Even though it’s obvious that the supremely gifted Neeson is having a laugh, let’s see if we can determine who’s breaking the cardinal rules of improv in this scene.
- The first rule of improvisation is to AGREE.
- The second rule of improv is to not only say YES, say YES, AND.
- The next rule is MAKE STATEMENTS. (Neeson does great in this department)
- THERE ARE NO MISTAKES only OPPORTUNITIES.
Hmm. One thing’s clear. A bad improviser can drag the most gifted practitioners of the form down with him.
The brilliance of the scripted scene recalls late improv guru Del Close‘s Eleven Commandments:
- You are all supporting actors.
- Always check your impulses.
- Never enter a scene unless you are NEEDED.
- Save your fellow actor, don’t worry about the piece.
- Your prime responsibility is to support.
- Work at the top of your brains at all times.
- Never underestimate or condescend to your audience.

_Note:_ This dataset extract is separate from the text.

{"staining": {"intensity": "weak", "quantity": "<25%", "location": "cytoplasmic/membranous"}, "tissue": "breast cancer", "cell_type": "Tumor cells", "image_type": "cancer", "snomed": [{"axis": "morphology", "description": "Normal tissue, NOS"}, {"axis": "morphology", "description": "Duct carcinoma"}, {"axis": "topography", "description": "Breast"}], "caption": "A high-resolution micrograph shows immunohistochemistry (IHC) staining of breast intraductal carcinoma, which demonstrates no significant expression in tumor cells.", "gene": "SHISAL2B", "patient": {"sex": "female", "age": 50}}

- No jokes (unless it is tipped in front that it is a joke.)
- Trust… trust your fellow actors to support you; trust them to come through if you lay something heavy on them; trust yourself.
- Avoid judging what is going down except in terms of whether it needs help (either by entering or cutting), what can best follow, or how you can support it imaginatively if your support is called for.
That’s likely ample rules, though it’s tempting to add:
Never (or perhaps always) pretend to knock on a door by saying “knock knock.”
Never (or perhaps always) pretend to open a shop door by saying “tring.”
Never (or perhaps always) identify a “well known homosexual actor” by name.